This essay was originally published on November 4, 2010, on the site PerfumePosse.com.
How many of us have loved and lost? I’m not just talking about perfume: friends, family members, spouses, pets…we mourn for different things in different ways, and no two are ever alike.
Three years ago, my life as I knew it changed forever. The details of this transformation don’t matter, but in coping with all the upheaval, I decided, who better to help get me through it than family? Turns out, this was the worst decision I could have made.
Those of you with close, reliable family ties might be thinking: how could family possibly turn their backs on one of its members? The answer to that question is: quite easily. This isn’t an essay written in anger, and as I said, the details don’t matter. What matters are the lessons we learn from our experiences. The lesson I’ve learned is this: no matter how awful things get, the only person you can rely upon when the going gets tough is yourself. Nothing and no one else matters more.
I’ve lost my entire perfume collection; all my Serges; everything. As far as I know, the bottles themselves are still alive and well, I am just being denied access to them. Unfortunately, they will be elsewhere in a few weeks time, and there isn’t anything I can do about that. Many of you know I’ve been living with my aunt and uncle in Toronto for the past year, and sadly, my relationship with my aunt took a turn so sharp that not only am I no longer living in her home, I am not allowed, by her mandate, to access any of my belongings except through third parties. I’ve joked in the past about my aunt’s intolerance to my fragrant endeavours, and always did so cheekily, and without rancour. But, our conflict now goes much deeper, and, I fear, there won’t be any reconciliation in the near future.

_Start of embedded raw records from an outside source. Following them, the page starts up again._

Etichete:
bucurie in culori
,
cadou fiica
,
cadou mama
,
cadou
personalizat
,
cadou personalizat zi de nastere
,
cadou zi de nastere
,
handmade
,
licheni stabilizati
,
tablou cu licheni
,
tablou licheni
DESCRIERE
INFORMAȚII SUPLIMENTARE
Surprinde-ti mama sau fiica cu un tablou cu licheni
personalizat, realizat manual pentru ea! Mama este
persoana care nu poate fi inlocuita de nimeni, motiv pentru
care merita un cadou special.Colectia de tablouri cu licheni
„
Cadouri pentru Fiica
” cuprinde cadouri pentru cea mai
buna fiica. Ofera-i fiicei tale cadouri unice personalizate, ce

The casualties of this particular war are my material possessions. In making my move from the DC area in August 2009, I jettisoned most of my belongings. What’s left, I’ve realized, doesn’t mean all that much to me, including my bottles of fragrance. I’m not saying I will not continue to love fragrance; I always will, and I will continue to write here at the Posse indefinitely (or for as long as they’ll have me). Going through as much as I have for as long as I have, has made me realize it is impossible to hang on to everything. I’ve thought about the prolific disasters of the recent past: September 11, hurricane Katrina, the Thailand tsunami, the earthquakes in India, China and Haiti; not to mention others. Those who were lucky enough to survive found the will to carry on, despite losing all their worldly possessions. Thankfully, my situation isn’t anywhere near as tragic as those; but I have a grasp of what matters. The rest is just extraneous; including my perfumes. It might take me a while to get back to the Salons in Paris, but no one will ever be able to take away my memories of being there. The scents will live on in the same manner.

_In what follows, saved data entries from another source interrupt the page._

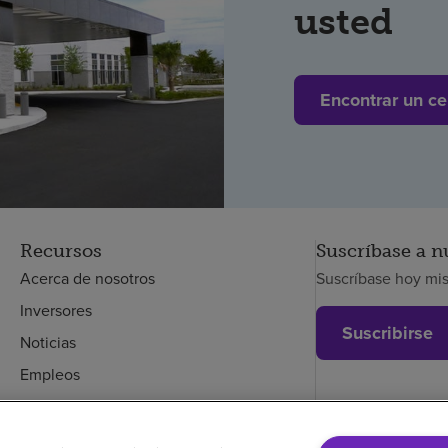
usted
Encontrar un ce
Recursos
Suscríbase a n
Acerca de nosotros
Suscríbase hoy mi
Inversores
Suscribirse
Noticias
Empleos
Empleados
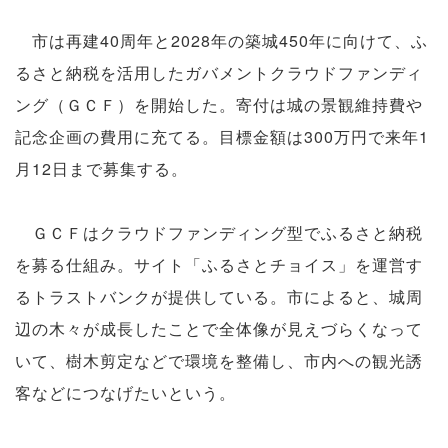
市は再建40周年と2028年の築城450年に向けて、ふ
るさと納税を活用したガバメントクラウドファンディ
ング（ＧＣＦ）を開始した。寄付は城の景観維持費や
記念企画の費用に充てる。目標金額は300万円で来年1
月12日まで募集する。
ＧＣＦはクラウドファンディング型でふるさと納税
を募る仕組み。サイト「ふるさとチョイス」を運営す
るトラストバンクが提供している。市によると、城周
辺の木々が成長したことで全体像が見えづらくなって
いて、樹木剪定などで環境を整備し、市内への観光誘
客などにつなげたいという。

I’ve chosen to share this with all of you because writing it down is part of the journey. My ability to do so is something no one will ever deprive me of. That is the most empowering feeling I can ever know. Dissemination of information may not always accomplish what you want it to, but in this instance, the forum of fragrance goes much deeper than the actual scents. We revel in our knowledge and find solace in our common interests. Loving and losing is part of life. The loss may be a precious, irreplaceable vintage bottle of something, or it could be everything. In my case, the loss is all encompassing; but only metaphorically. The tangible items may be gone, but there is the hope of a brighter future, and even more scents to sniff and enjoy.